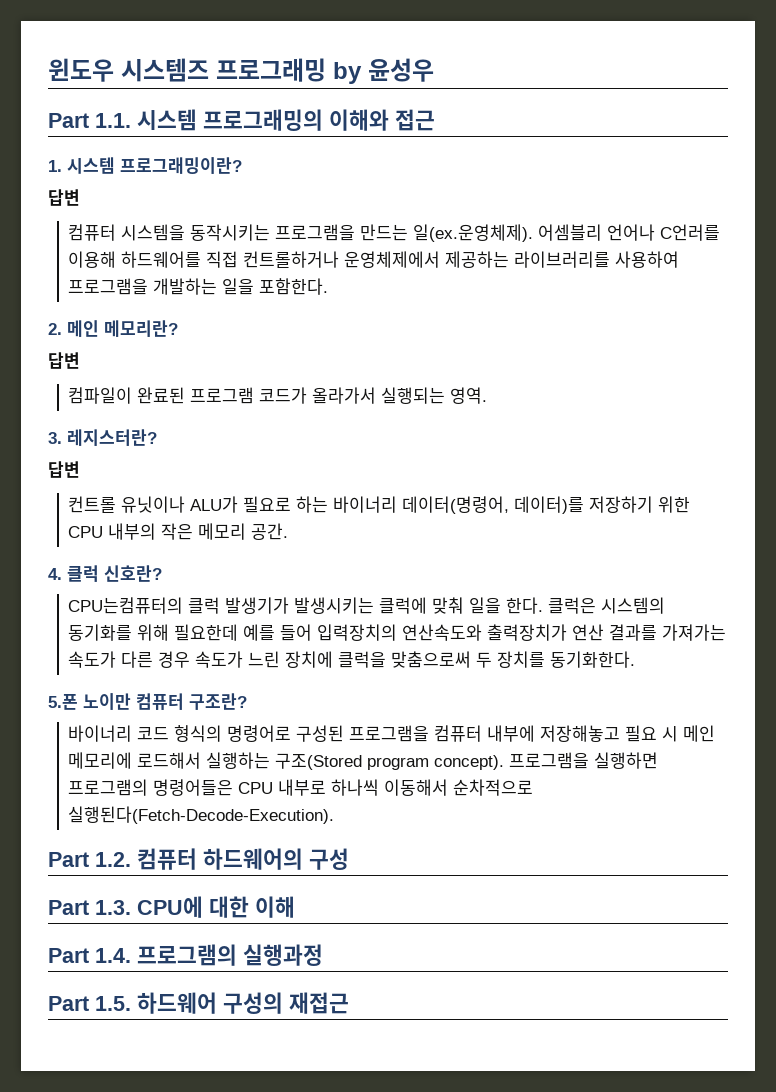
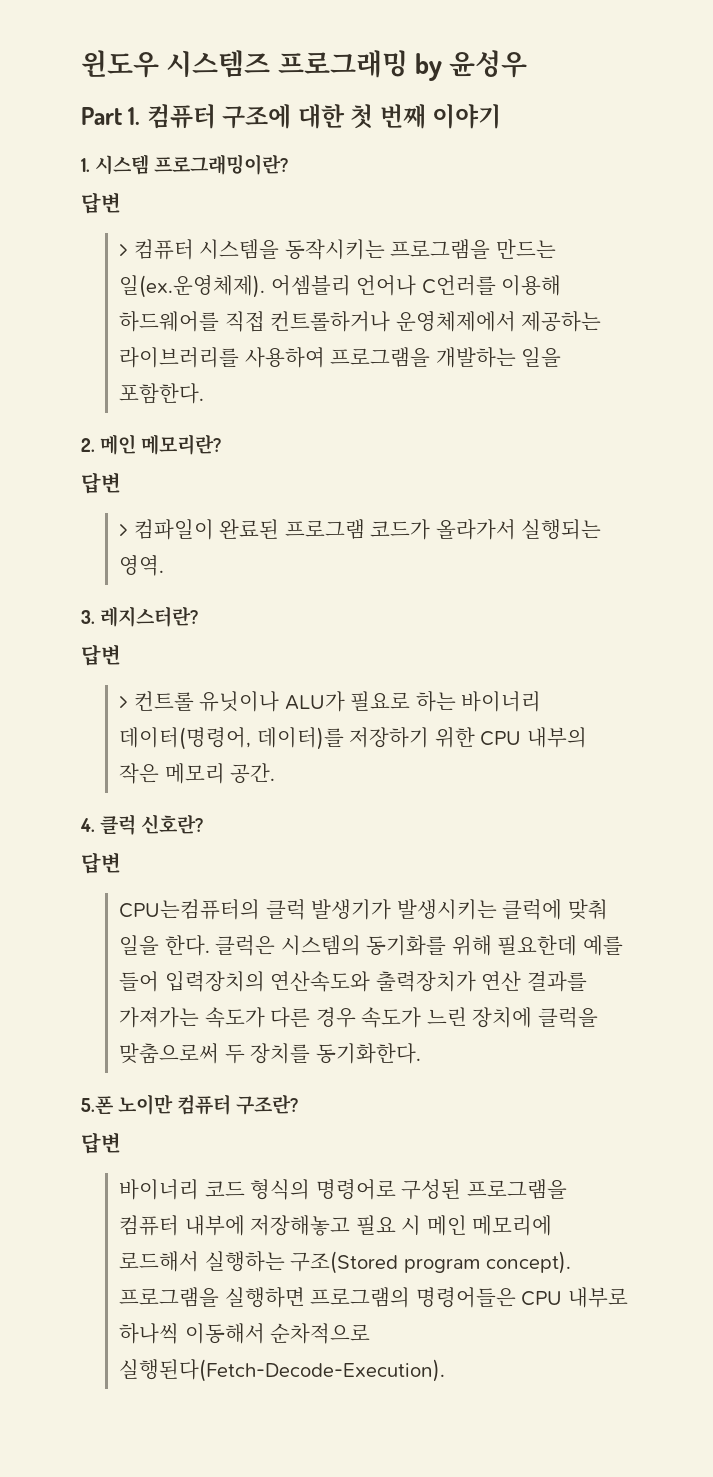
[95,109,435,131] 1.1. 시스템 프로그래밍의 이해와 접근 -> [128,104,502,129] 1. 컴퓨터 구조에 대한 첫 번째 이야기
(80, 197) none -> [119,244,129,257] >
(80, 360) none -> [119,524,129,537] >
(80, 469) none -> [119,696,129,709] >
(162, 573) none -> [81,852,121,874] // 답변
(247, 701) none -> [81,1132,121,1154] // 답변
[48,848,349,870] [48,896,295,918] [48,944,323,966] [48,992,349,1014] // Part 1.2. 컴퓨터 하드웨어의 구성 // Part 1.3. CPU에 대한 이해 // Part 1.4. 프로그램의 실행과정 // Part 1.5. 하드웨어 구성의 재접근 -> (446, 1370) none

### Exercise
Scan the records above for lines with the word "none", then say how many there are, giving the number alone.

### Solution for this problem
6